Easter and Passover are right around the corner – and we need a few recipes to get us in the holiday spirit! These tasty appetizers (or snacks) can be mixed up in less than 15 minutes. Use them to add a little brightness to your holiday table.
TIP for the Deviled Eggs: Prepare with the flavors suggested (Lemon Aioli and fresh dill), then get creative and try making your own combinations.
Need a few Creative Easter Recipe suggestions? Here are a few additional flavor ideas to try. Use the suggested sauce in place of the Lemon Aioli and use the remaining ingredients as toppings or mix-ins.
- Chipotle Mayonnaise (Always Hungry? p.268), cheddar cheese, and optional bacon
- Basil Walnut Pesto (Always Delicious p. 297) with parmesan cheese OR nutritional yeast
- Basic Mayonnaise (Always Hungry? p.259) with jalapeno pepper
- Guacamole and fresh parsley
- Dairy-Free Sour Cream (Always Delicious p. 306) and caramelized onions
BONUS RECIPE: Check out Chef Kenzie’s Vegan Stuffed Mushrooms (HERE) for a delicious vegan-friendly alternative to deviled eggs.
You’ll find that most of these are naturally dairy-free as well, making them versatile choices for Passover.

Smoked Salmon Deviled Eggs
Ingredients
- 6 eggs
- 4 tbsp Lemon Dill Aioli
- 3 ounces smoked salmon, minced into small pieces
Instructions
- Place eggs in a pot with water to cover. Bring to a boil. Cover the pot and turn off the heat. Leave eggs undisturbed in the covered pot for 10 to 12 minutes. Drain and rinse the eggs under cool water.
- Peel eggs, and cut each egg in half. Remove the yolk.
- Combine the egg yolks, Lemon Dill Aioli and smoked salmon until creamy.
- Place a heaping scoop of this mixture into each egg white or place the mixture into a cake decorating bag or zip-top bag with a hole cut into one corner to decoratively pipe the mixture into the egg whites. Garnish with a sprig of fresh dill.
Notes
Nutrition (Per Serving - 2 devilled eggs)
Fat: 11g Carbohydrates: 1g Protein: 9g Calories: 140
Chef Kenzie's AH Stuffed Mushrooms (Dairy-Free)
Ingredients
- 1 cup cashews, soaked overnight
- 2 tbsp nutritional yeast
- ½ tsp salt
- ¼ cup dill (or herb of choice, see variations below)
- squeeze of lemon or lime, to taste
- mushrooms or vegetable crudité of choice
- 4 tbsp crumbled almonds or nuts of choice
- homemade red pepper jelly (no sugar added) or Fresh Salsa, for garnish (optional)
Instructions
- Place cashews, nutritional yeast, salt, and dill in a wide-mouthed mason jar. Use an immersion blender to blend until smooth. Squeeze a bit of lemon juice into the mix, to taste.
- Distribute the cashew dip among mushrooms or vegetable crudités. Roast mushrooms prior to stuffing, or leave them raw.
- Garnish with crumbled almonds or nuts/seeds of choice (use 1 tbsp per serving).
- Top with homemade red pepper jelly (no sugar added) or Fresh Salsa, if desired.
Notes
Variations
Instead of dill, use the following flavor combinations...- Fresh parsley
- Basil + sautéed garlic
- Caramelized onions
- Cilantro + lime zest
- Sautéed ginger and garlic
Nutrition (Per 1 Serving)
Fat: 19g Carbohydrates: 18g Protein: 10g Calories: 270Make it a Full Meal (P1 - Recipe Serves 4)

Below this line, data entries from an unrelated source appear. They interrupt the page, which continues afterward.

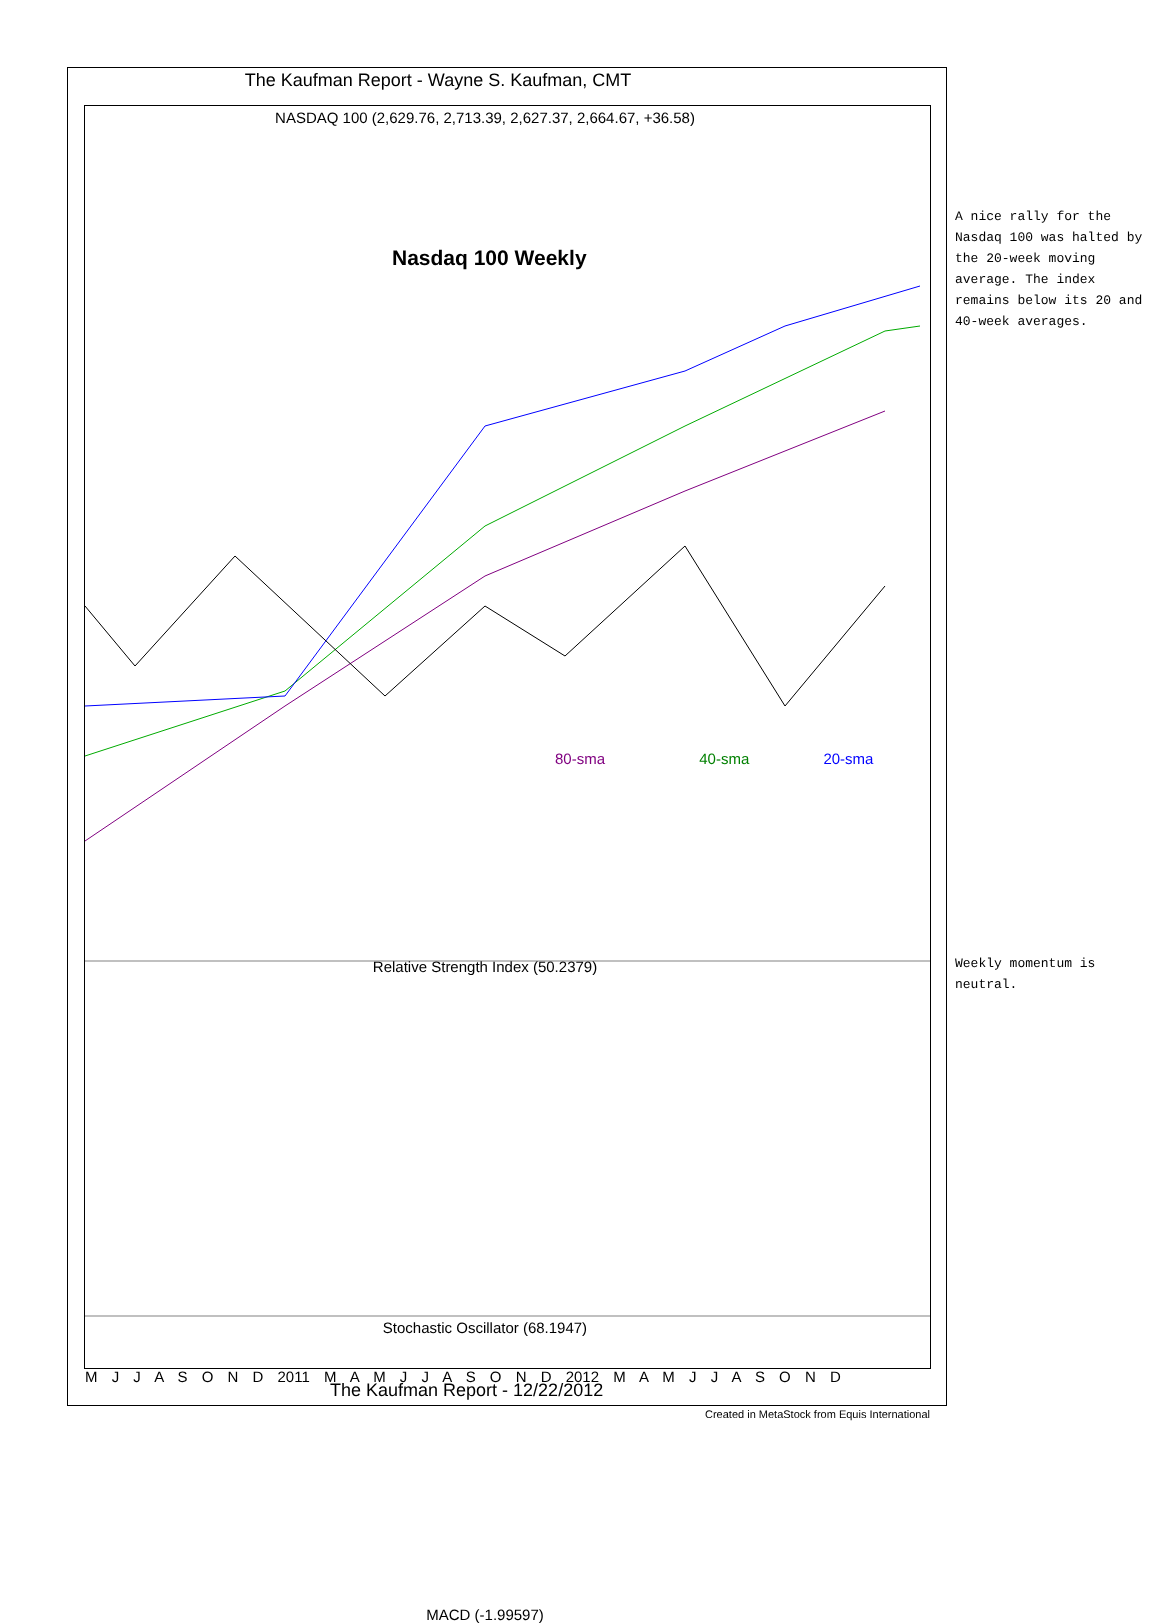The Kaufman Report - Wayne S. Kaufman, CMT
NASDAQ 100 (2,629.76, 2,713.39, 2,627.37, 2,664.67, +36.58)
Nasdaq 100 Weekly
80-sma 40-sma 20-sma
Relative Strength Index (50.2379)
Stochastic Oscillator (68.1947)
MACD (-1.99597)
M J J A S O N D 2011 M A M J J A S O N D 2012 M A M J J A S O N D
A nice rally for the Nasdaq 100 was halted by the 20-week moving average. The index remains below its 20 and 40-week averages.
Weekly momentum is neutral.
The Kaufman Report - 12/22/2012
Created in MetaStock from Equis International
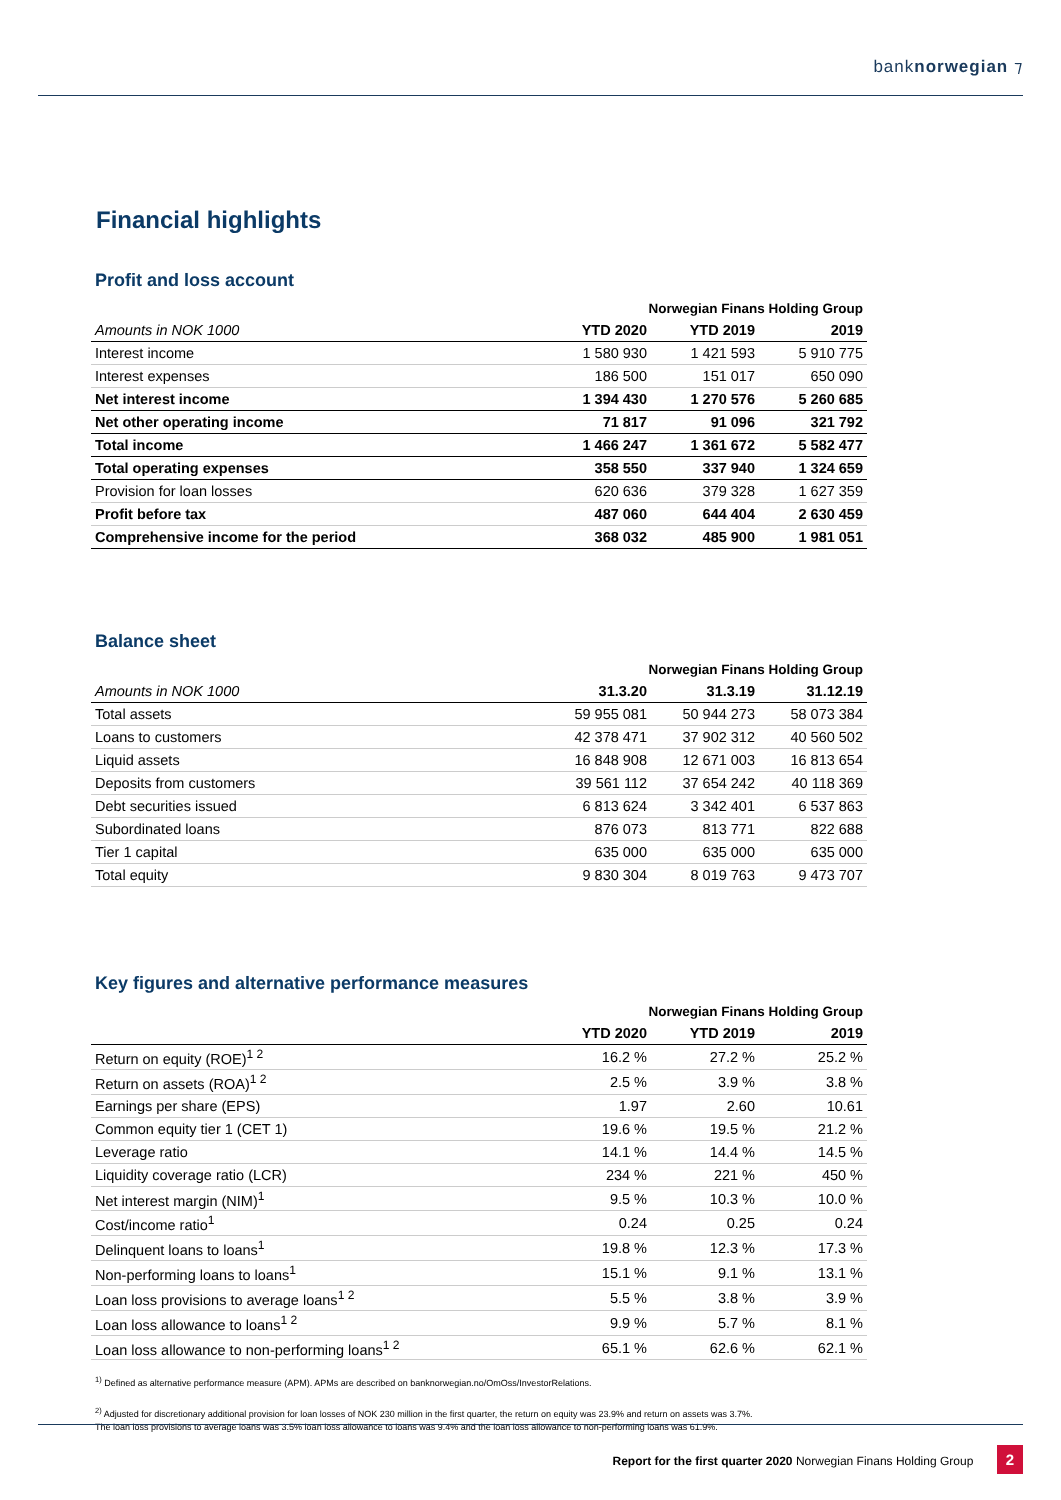banknorwegian ⁊
Financial highlights
Profit and loss account
| | Norwegian Finans Holding Group | | |
| --- | --- | --- | --- |
| Amounts in NOK 1000 | YTD 2020 | YTD 2019 | 2019 |
| Interest income | 1 580 930 | 1 421 593 | 5 910 775 |
| Interest expenses | 186 500 | 151 017 | 650 090 |
| Net interest income | 1 394 430 | 1 270 576 | 5 260 685 |
| Net other operating income | 71 817 | 91 096 | 321 792 |
| Total income | 1 466 247 | 1 361 672 | 5 582 477 |
| Total operating expenses | 358 550 | 337 940 | 1 324 659 |
| Provision for loan losses | 620 636 | 379 328 | 1 627 359 |
| Profit before tax | 487 060 | 644 404 | 2 630 459 |
| Comprehensive income for the period | 368 032 | 485 900 | 1 981 051 |
Balance sheet
| | Norwegian Finans Holding Group | | |
| --- | --- | --- | --- |
| Amounts in NOK 1000 | 31.3.20 | 31.3.19 | 31.12.19 |
| Total assets | 59 955 081 | 50 944 273 | 58 073 384 |
| Loans to customers | 42 378 471 | 37 902 312 | 40 560 502 |
| Liquid assets | 16 848 908 | 12 671 003 | 16 813 654 |
| Deposits from customers | 39 561 112 | 37 654 242 | 40 118 369 |
| Debt securities issued | 6 813 624 | 3 342 401 | 6 537 863 |
| Subordinated loans | 876 073 | 813 771 | 822 688 |
| Tier 1 capital | 635 000 | 635 000 | 635 000 |
| Total equity | 9 830 304 | 8 019 763 | 9 473 707 |
Key figures and alternative performance measures
| | Norwegian Finans Holding Group | | |
| --- | --- | --- | --- |
| | YTD 2020 | YTD 2019 | 2019 |
| Return on equity (ROE)<sup>1 2</sup> | 16.2 % | 27.2 % | 25.2 % |
| Return on assets (ROA)<sup>1 2</sup> | 2.5 % | 3.9 % | 3.8 % |
| Earnings per share (EPS) | 1.97 | 2.60 | 10.61 |
| Common equity tier 1 (CET 1) | 19.6 % | 19.5 % | 21.2 % |
| Leverage ratio | 14.1 % | 14.4 % | 14.5 % |
| Liquidity coverage ratio (LCR) | 234 % | 221 % | 450 % |
| Net interest margin (NIM)<sup>1</sup> | 9.5 % | 10.3 % | 10.0 % |
| Cost/income ratio<sup>1</sup> | 0.24 | 0.25 | 0.24 |
| Delinquent loans to loans<sup>1</sup> | 19.8 % | 12.3 % | 17.3 % |
| Non-performing loans to loans<sup>1</sup> | 15.1 % | 9.1 % | 13.1 % |
| Loan loss provisions to average loans<sup>1 2</sup> | 5.5 % | 3.8 % | 3.9 % |
| Loan loss allowance to loans<sup>1 2</sup> | 9.9 % | 5.7 % | 8.1 % |
| Loan loss allowance to non-performing loans<sup>1 2</sup> | 65.1 % | 62.6 % | 62.1 % |
<sup>1)</sup> Defined as alternative performance measure (APM). APMs are described on banknorwegian.no/OmOss/InvestorRelations.
<sup>2)</sup> Adjusted for discretionary additional provision for loan losses of NOK 230 million in the first quarter, the return on equity was 23.9% and return on assets was 3.7%.
The loan loss provisions to average loans was 3.5% loan loss allowance to loans was 9.4% and the loan loss allowance to non-performing loans was 61.9%.
Report for the first quarter 2020 Norwegian Finans Holding Group 2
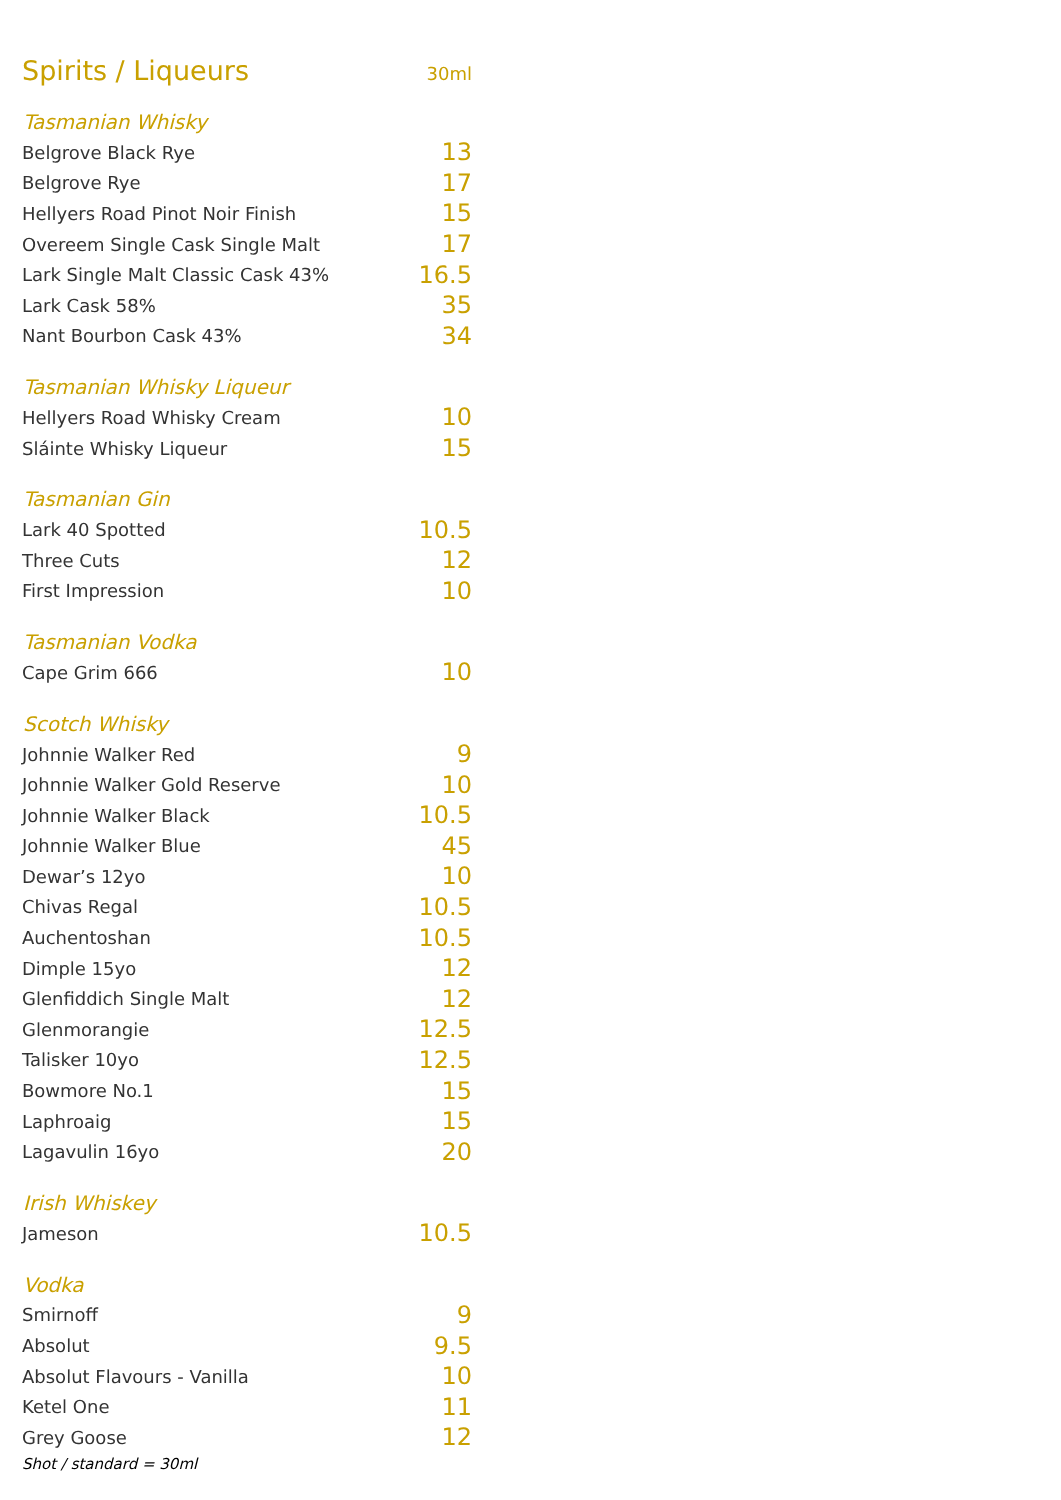Spirits / Liqueurs
30ml
| Tasmanian Whisky | |
| --- | --- |
| Belgrove Black Rye | 13 |
| Belgrove Rye | 17 |
| Hellyers Road Pinot Noir Finish | 15 |
| Overeem Single Cask Single Malt | 17 |
| Lark Single Malt Classic Cask 43% | 16.5 |
| Lark Cask 58% | 35 |
| Nant Bourbon Cask 43% | 34 |
| Tasmanian Whisky Liqueur | |
| Hellyers Road Whisky Cream | 10 |
| Sláinte Whisky Liqueur | 15 |
| Tasmanian Gin | |
| Lark 40 Spotted | 10.5 |
| Three Cuts | 12 |
| First Impression | 10 |
| Tasmanian Vodka | |
| Cape Grim 666 | 10 |
| Scotch Whisky | |
| Johnnie Walker Red | 9 |
| Johnnie Walker Gold Reserve | 10 |
| Johnnie Walker Black | 10.5 |
| Johnnie Walker Blue | 45 |
| Dewar’s 12yo | 10 |
| Chivas Regal | 10.5 |
| Auchentoshan | 10.5 |
| Dimple 15yo | 12 |
| Glenfiddich Single Malt | 12 |
| Glenmorangie | 12.5 |
| Talisker 10yo | 12.5 |
| Bowmore No.1 | 15 |
| Laphroaig | 15 |
| Lagavulin 16yo | 20 |
| Irish Whiskey | |
| Jameson | 10.5 |
| Vodka | |
| Smirnoff | 9 |
| Absolut | 9.5 |
| Absolut Flavours - Vanilla | 10 |
| Ketel One | 11 |
| Grey Goose | 12 |
Shot / standard = 30ml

- Heat a fry pan with 1 tablespoon sesame oil and 1 tablespoon avocado oil (or other neutral-tasting oil). Add 1 onion, chopped. Sauté until onion is translucent.
- OPTIONAL STEP: Add 1 tablespoon fresh ginger (minced) and 1 tablespoon fresh garlic (minced).
- Add 400 grams extra firm tofu (crumbled), 2 cups cooked black beans and mushrooms (chop and use the mushrooms or vegetable crudités you would have stuffed!). Add 1 teaspoon soy sauce and cook until vegetables are tender and tofu is warmed.
- Serve over a bed of spinach or leafy greens of choice. Top with the cashew cream (replace dill with fresh parsley OR chile pepper if you like spice!).